Impulsionador de várias ações de reflorestação, gestão e monitorização das plantações, como é o caso dos projetos Renature Monchique e Renature Leiria, o GEOTA têm contado com apoio de entidades privadas: “Até ao momento, estamos a falar de um milhão de euros, um valor que não contou com o apoio do Governo”, refere Miguel Jerónimo.
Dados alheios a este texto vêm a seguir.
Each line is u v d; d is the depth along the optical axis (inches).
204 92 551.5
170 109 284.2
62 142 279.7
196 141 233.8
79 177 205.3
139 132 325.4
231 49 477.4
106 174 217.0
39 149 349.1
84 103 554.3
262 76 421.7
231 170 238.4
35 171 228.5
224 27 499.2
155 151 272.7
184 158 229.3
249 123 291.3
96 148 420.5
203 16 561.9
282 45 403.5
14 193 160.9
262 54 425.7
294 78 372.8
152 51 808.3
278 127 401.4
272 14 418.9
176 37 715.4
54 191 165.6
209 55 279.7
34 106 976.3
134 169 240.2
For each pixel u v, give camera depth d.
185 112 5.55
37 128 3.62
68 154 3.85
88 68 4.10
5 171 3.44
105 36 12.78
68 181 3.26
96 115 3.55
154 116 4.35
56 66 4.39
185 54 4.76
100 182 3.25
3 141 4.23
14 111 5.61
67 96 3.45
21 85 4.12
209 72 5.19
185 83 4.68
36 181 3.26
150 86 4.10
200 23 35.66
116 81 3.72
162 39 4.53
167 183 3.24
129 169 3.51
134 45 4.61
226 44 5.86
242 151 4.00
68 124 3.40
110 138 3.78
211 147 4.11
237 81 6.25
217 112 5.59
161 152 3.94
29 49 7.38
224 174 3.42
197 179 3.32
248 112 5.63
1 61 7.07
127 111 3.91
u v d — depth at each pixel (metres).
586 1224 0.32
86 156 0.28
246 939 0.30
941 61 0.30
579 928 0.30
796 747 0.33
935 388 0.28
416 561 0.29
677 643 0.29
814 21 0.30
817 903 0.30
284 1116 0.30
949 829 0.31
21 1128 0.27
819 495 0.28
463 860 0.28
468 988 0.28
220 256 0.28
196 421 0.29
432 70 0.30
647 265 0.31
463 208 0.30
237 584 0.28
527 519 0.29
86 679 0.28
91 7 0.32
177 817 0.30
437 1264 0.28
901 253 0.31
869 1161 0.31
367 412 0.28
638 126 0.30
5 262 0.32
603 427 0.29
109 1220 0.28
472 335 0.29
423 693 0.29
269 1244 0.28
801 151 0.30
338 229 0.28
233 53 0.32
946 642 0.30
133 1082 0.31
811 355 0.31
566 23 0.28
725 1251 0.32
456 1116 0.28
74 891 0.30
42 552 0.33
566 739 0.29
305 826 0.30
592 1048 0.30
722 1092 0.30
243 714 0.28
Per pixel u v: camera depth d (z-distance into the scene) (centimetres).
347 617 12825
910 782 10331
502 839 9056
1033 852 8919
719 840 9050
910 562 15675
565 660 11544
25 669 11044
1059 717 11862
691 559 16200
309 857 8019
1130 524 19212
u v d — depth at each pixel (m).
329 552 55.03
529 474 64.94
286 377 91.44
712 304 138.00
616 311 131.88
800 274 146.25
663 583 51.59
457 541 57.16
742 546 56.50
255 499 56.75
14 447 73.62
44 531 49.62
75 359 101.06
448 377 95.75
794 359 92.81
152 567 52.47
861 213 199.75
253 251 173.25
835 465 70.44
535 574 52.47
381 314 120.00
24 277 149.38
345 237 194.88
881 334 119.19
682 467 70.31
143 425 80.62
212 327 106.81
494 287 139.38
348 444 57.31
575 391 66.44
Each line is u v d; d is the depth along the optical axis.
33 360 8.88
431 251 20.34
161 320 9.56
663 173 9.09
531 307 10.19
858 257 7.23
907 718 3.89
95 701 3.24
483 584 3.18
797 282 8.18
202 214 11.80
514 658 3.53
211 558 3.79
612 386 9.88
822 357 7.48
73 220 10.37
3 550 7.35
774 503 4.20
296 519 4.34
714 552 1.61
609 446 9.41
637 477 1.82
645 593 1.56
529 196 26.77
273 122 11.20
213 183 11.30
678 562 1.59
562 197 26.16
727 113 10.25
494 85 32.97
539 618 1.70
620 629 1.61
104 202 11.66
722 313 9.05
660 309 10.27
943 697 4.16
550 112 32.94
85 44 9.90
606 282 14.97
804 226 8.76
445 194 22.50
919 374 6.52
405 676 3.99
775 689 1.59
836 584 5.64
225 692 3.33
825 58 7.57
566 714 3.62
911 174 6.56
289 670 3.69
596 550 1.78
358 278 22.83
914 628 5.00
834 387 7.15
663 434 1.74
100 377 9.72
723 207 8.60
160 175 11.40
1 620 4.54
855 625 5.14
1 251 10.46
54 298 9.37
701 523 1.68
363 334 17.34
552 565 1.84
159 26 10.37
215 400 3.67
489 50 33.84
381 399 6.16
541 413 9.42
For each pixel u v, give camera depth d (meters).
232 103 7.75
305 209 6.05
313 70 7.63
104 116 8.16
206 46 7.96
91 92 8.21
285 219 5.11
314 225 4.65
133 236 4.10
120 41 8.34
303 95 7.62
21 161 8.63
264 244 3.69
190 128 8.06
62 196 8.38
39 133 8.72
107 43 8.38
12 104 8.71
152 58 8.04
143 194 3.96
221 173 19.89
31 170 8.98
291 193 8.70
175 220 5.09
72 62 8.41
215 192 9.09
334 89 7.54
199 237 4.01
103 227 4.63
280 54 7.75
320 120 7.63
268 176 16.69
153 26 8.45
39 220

O responsável refere que o objetivo é, sobretudo, que ao nível do Fundo Ambiental, estes tipos de projetos possam vir a “obter financiamento direto”, visto que “estamos a complementar a ação do Estado”.
Para o CoLAB ForestWISE, os apoios ao setor florestal têm correspondido às necessidades, no sentido em que privilegiam a “proteção, regeneração e resiliência”, bem como “condições favoráveis a uma melhor adaptação às alterações climáticas” e, consequentemente, à “redução dos grandes incêndios rurais, ao incentivo às atividades económicas e à diminuição do abandono dos territórios de baixa densidade”. Articulado com as entidades do Sistema de Gestão Integrada de Fogos Rurais, o ForestWISE centra-se em encontrar “soluções de mitigação do problema dos fogos rurais”, bem como “incorporar mais conhecimento no sistema”, desenvolvendo trabalhos, por exemplo, com a Agência para a Gestão Integrada de Fogos Rurais ou com a REN.
No entender de Filipe Melo, os apoios existentes são vocacionados para “áreas de grandes dimensões”, não sendo destinados para o pequeno proprietário florestal: “Concordamos que a prevenção de incêndios tem de ser vista a grande escala territorial, mas acreditamos que um incentivo ao pequeno proprietário florestal contribuiria significativamente para redução global do risco de incêndio”. Apesar de avaliar a Estratégia Florestal Europeia como ambiciosa, o secretário-geral da AFLOeste considera que pode dar aso a “leituras redutoras sobre as melhores práticas de gestão florestal”, podendo “comprometer políticas bem-intencionadas”.
Tendo em conta que o horizonte temporal numa floresta é de muitas décadas, o CEF Outreach considera que o financiamento para “investigação, gestão ou prevenção” carece de “continuidade temporal”. No entender desta entidade, a floresta não pode ser “desconectada da paisagem onde se integra”. Apesar disso, é reconhecido que a “Estratégia Florestal Europeia vai no bom caminho”, pois dá “visibilidade ao papel fundamental das florestas no combate às alterações climáticas”, definindo objetivos para o conseguir. Partindo da máxima “gerir sempre para proteger o amanhã”, esta entidade denota positividade para o verão que se avizinha: “As boas práticas de gestão são conhecidas e a ciência faculta-nos ferramentas e informação que permitem planear a gestão do fogo”.